No symbol for 'why ?', I'd say for the following reason.
Isn't logic's concern with the structure of propositions (statements, sentences) and predicates, and the relations of contradiction, implication and independence between them, also the valid and fallacious forms of argument (valid in the case e.g. of modus ponens, fallacious in that of affirming the consequent ? 'Why?' is usually an epistemological question rather than a logical one.
In modus ponens, for example :
If p then q
p__________
q
we do not look to logic to explain e.g. 'why p ?'. We look to it to identify p's role in valid or invalid arguments such as the above schema.
See further Michael Gabbay, 'Logic with Added Reasoning', Ontarioo, 2002, Preface & ch. 1.
My indication of logic's concerns at the start is not offered as a full refinement but only as a broad pointer. Refinement can be found in texts such as Gabbay's or Patrick Shaw's 'Logic and its Limits', London, 1981, where in turn more sophisticated texts are listed in the bibliographies.
You also asked about 'what is'. Your example suggests you are thinking of disjunction : 'either it's X or it's Y'. Symbolically : 'V' or 'v' : 'X v Y'. The name of the symbol is 'vel'.

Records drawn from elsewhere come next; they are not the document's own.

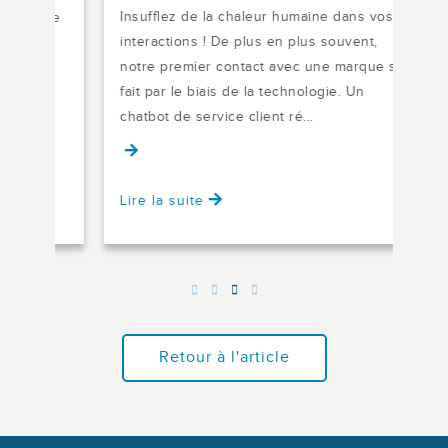
Insufflez de la chaleur humaine dans vos
n de
La C
interactions ! De plus en plus souvent,
ts
beau
notre premier contact avec une marque se
es
tran
fait par le biais de la technologie. Un
aspe
chatbot de service client ré...
dans
Lire la suite
Lire
Retour à l'article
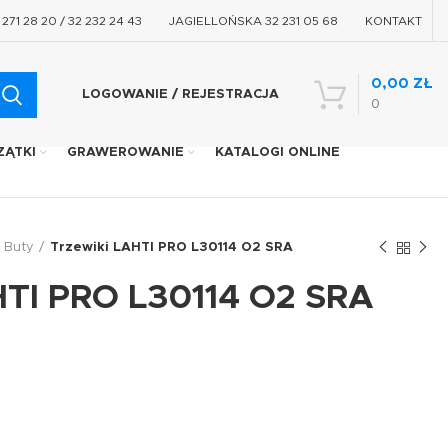
71 28 20 / 32 232 24 43
JAGIELLOŃSKA 32 231 05 68
KONTAKT
0,00
ZŁ
LOGOWANIE / REJESTRACJA
0
ZĄTKI
GRAWEROWANIE
KATALOGI ONLINE
Buty
Trzewiki LAHTI PRO L30114 O2 SRA
HTI PRO L30114 O2 SRA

'Or' is ambiguous in logic : there's the inclusive or the exclusive 'or'. So, for example, 'Either X or Y (but not both)'. This is the exclusive use. But 'Either X or Y (or both)' illustrates the inclusive use : it includes both alternatives as possibly being the case. 'Either it's red or it's antique' - inclusive (it could be both). 'Either it's a circle or it's a square' - exclusive (it is one or the other but not both). Your example seems to employ the exclusive 'or' - either it is a car-crash or it is a kid oopping a balloon but not both.
On the inclusive and exclusive uses of 'or' ('V') see Patrick Shaw, 'Logic and its Limits', London, 1981 : 49-51.